The structure of this movie, along with wellnigh everything else one sees or reads about how America’s schools are “failing our children,” gives away the real concern of our education reformers: the decades-long, intractable, un-budge-able academic under-performance of NAMs. Some reason must be found for this, preferably—oh, much preferably!—a reason that involves human agency. Somebody is making it happen! But who? Whom to blame?
A good deal of education theory this past fifty years has been given over to picking a proper target for blame, and a corresponding remedy. Legal segregation and its legacy were the first suspects, with busing as the remedy: that didn’t work out well. Inadequate funding by mean-spirited municipal authorities was next up, with court-ordered extravagance the cure: the Kansas City debacle discredited that line of argument.

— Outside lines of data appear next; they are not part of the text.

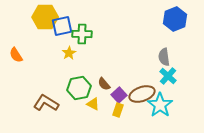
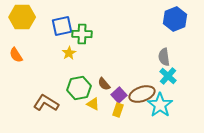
yellow hexagon: moved 23 px left
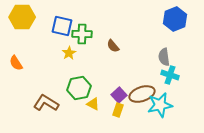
blue square: rotated 25 degrees clockwise
orange semicircle: moved 8 px down
cyan cross: moved 2 px right, 1 px up; rotated 24 degrees counterclockwise
brown semicircle: moved 9 px right, 38 px up
cyan star: rotated 25 degrees clockwise
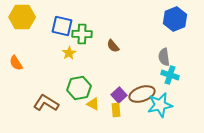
yellow rectangle: moved 2 px left; rotated 24 degrees counterclockwise
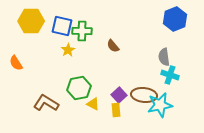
yellow hexagon: moved 9 px right, 4 px down
green cross: moved 3 px up
yellow star: moved 1 px left, 3 px up
brown ellipse: moved 2 px right, 1 px down; rotated 25 degrees clockwise
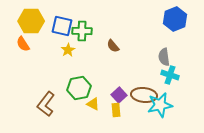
orange semicircle: moved 7 px right, 19 px up
brown L-shape: moved 1 px down; rotated 85 degrees counterclockwise
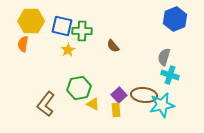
orange semicircle: rotated 42 degrees clockwise
gray semicircle: rotated 24 degrees clockwise
cyan star: moved 2 px right
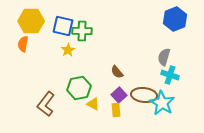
blue square: moved 1 px right
brown semicircle: moved 4 px right, 26 px down
cyan star: moved 2 px up; rotated 30 degrees counterclockwise
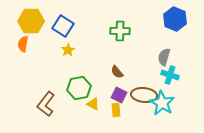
blue hexagon: rotated 15 degrees counterclockwise
blue square: rotated 20 degrees clockwise
green cross: moved 38 px right
purple square: rotated 21 degrees counterclockwise
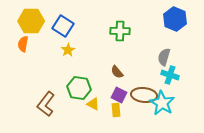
green hexagon: rotated 20 degrees clockwise
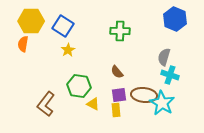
green hexagon: moved 2 px up
purple square: rotated 35 degrees counterclockwise
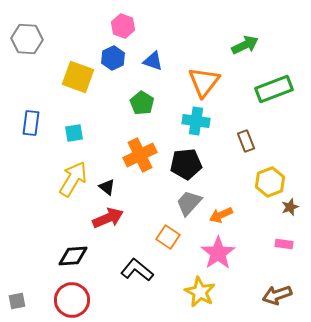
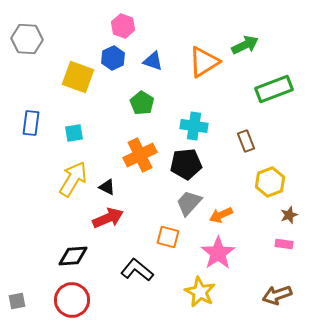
orange triangle: moved 20 px up; rotated 20 degrees clockwise
cyan cross: moved 2 px left, 5 px down
black triangle: rotated 12 degrees counterclockwise
brown star: moved 1 px left, 8 px down
orange square: rotated 20 degrees counterclockwise
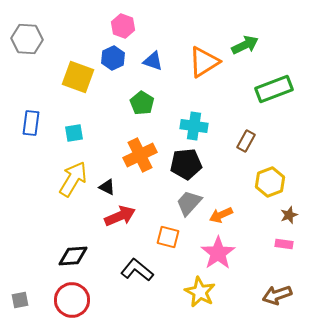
brown rectangle: rotated 50 degrees clockwise
red arrow: moved 12 px right, 2 px up
gray square: moved 3 px right, 1 px up
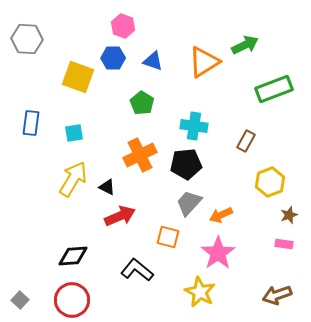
blue hexagon: rotated 25 degrees clockwise
gray square: rotated 36 degrees counterclockwise
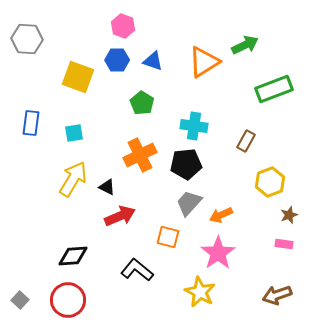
blue hexagon: moved 4 px right, 2 px down
red circle: moved 4 px left
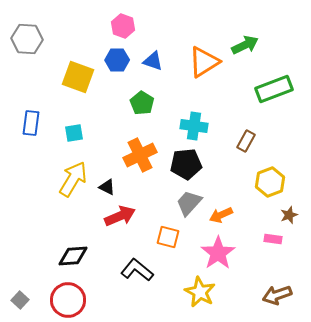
pink rectangle: moved 11 px left, 5 px up
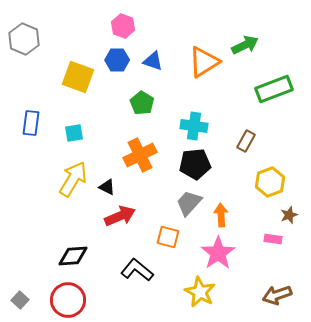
gray hexagon: moved 3 px left; rotated 20 degrees clockwise
black pentagon: moved 9 px right
orange arrow: rotated 110 degrees clockwise
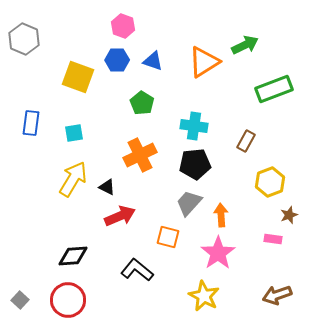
yellow star: moved 4 px right, 4 px down
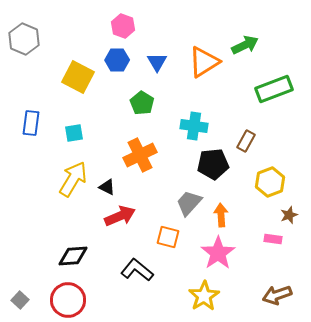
blue triangle: moved 4 px right, 1 px down; rotated 40 degrees clockwise
yellow square: rotated 8 degrees clockwise
black pentagon: moved 18 px right
yellow star: rotated 12 degrees clockwise
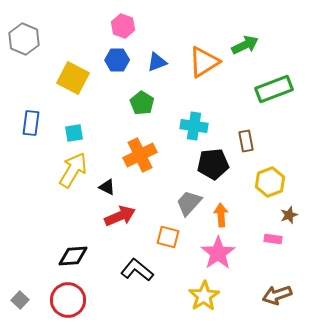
blue triangle: rotated 40 degrees clockwise
yellow square: moved 5 px left, 1 px down
brown rectangle: rotated 40 degrees counterclockwise
yellow arrow: moved 9 px up
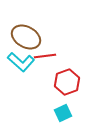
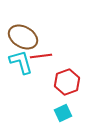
brown ellipse: moved 3 px left
red line: moved 4 px left
cyan L-shape: rotated 148 degrees counterclockwise
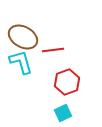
red line: moved 12 px right, 6 px up
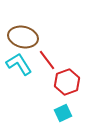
brown ellipse: rotated 16 degrees counterclockwise
red line: moved 6 px left, 10 px down; rotated 60 degrees clockwise
cyan L-shape: moved 2 px left, 2 px down; rotated 16 degrees counterclockwise
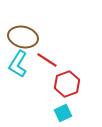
red line: rotated 20 degrees counterclockwise
cyan L-shape: moved 1 px left; rotated 116 degrees counterclockwise
red hexagon: moved 2 px down
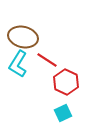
red hexagon: moved 1 px left, 2 px up; rotated 15 degrees counterclockwise
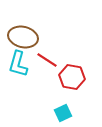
cyan L-shape: rotated 16 degrees counterclockwise
red hexagon: moved 6 px right, 5 px up; rotated 15 degrees counterclockwise
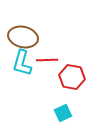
red line: rotated 35 degrees counterclockwise
cyan L-shape: moved 4 px right, 1 px up
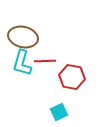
red line: moved 2 px left, 1 px down
cyan square: moved 4 px left, 1 px up
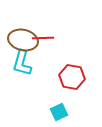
brown ellipse: moved 3 px down
red line: moved 2 px left, 23 px up
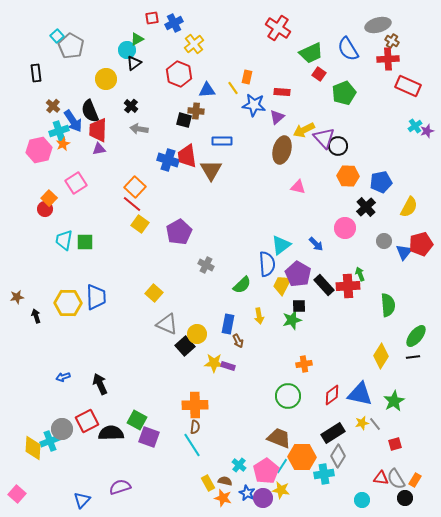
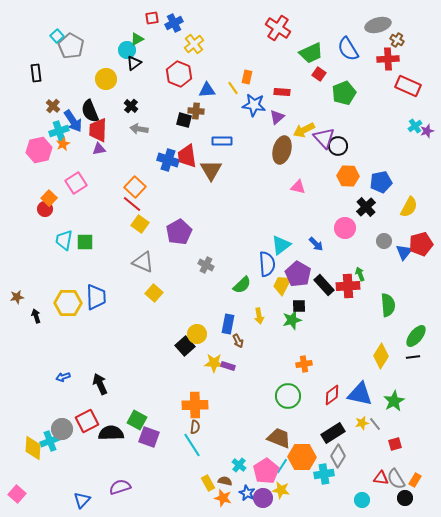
brown cross at (392, 41): moved 5 px right, 1 px up
gray triangle at (167, 324): moved 24 px left, 62 px up
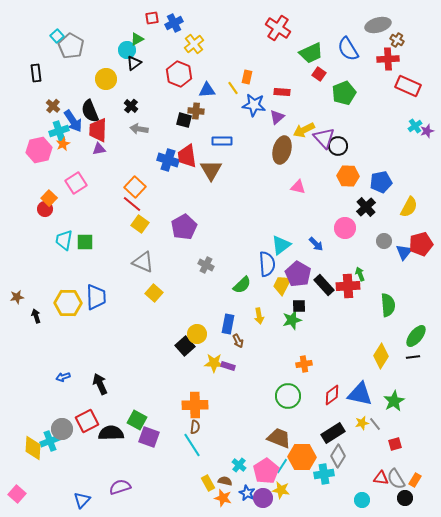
purple pentagon at (179, 232): moved 5 px right, 5 px up
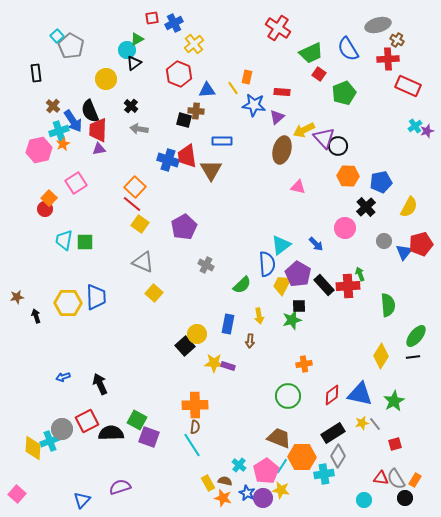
brown arrow at (238, 341): moved 12 px right; rotated 32 degrees clockwise
cyan circle at (362, 500): moved 2 px right
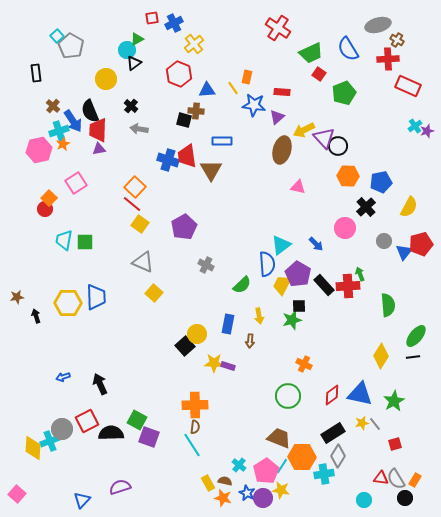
orange cross at (304, 364): rotated 35 degrees clockwise
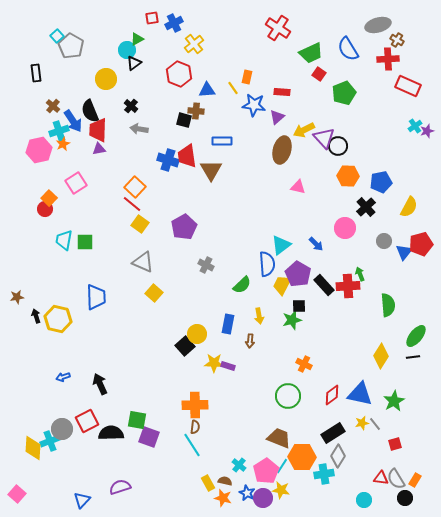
yellow hexagon at (68, 303): moved 10 px left, 16 px down; rotated 12 degrees clockwise
green square at (137, 420): rotated 18 degrees counterclockwise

Parents then took a share of the blame, followed by that indispensable, all-explanatory phlogiston of the social sciences, “culture.” Today’s fashion is to blame the teachers; today’s favored remedy is charter schools, notwithstanding the fact that rigorous academic study of the charter-school phenomenon shows no advantage to them overall. Five years on we’ll have some different culprit—fast-food vendors, perhaps—and some new remedy: compulsory celery?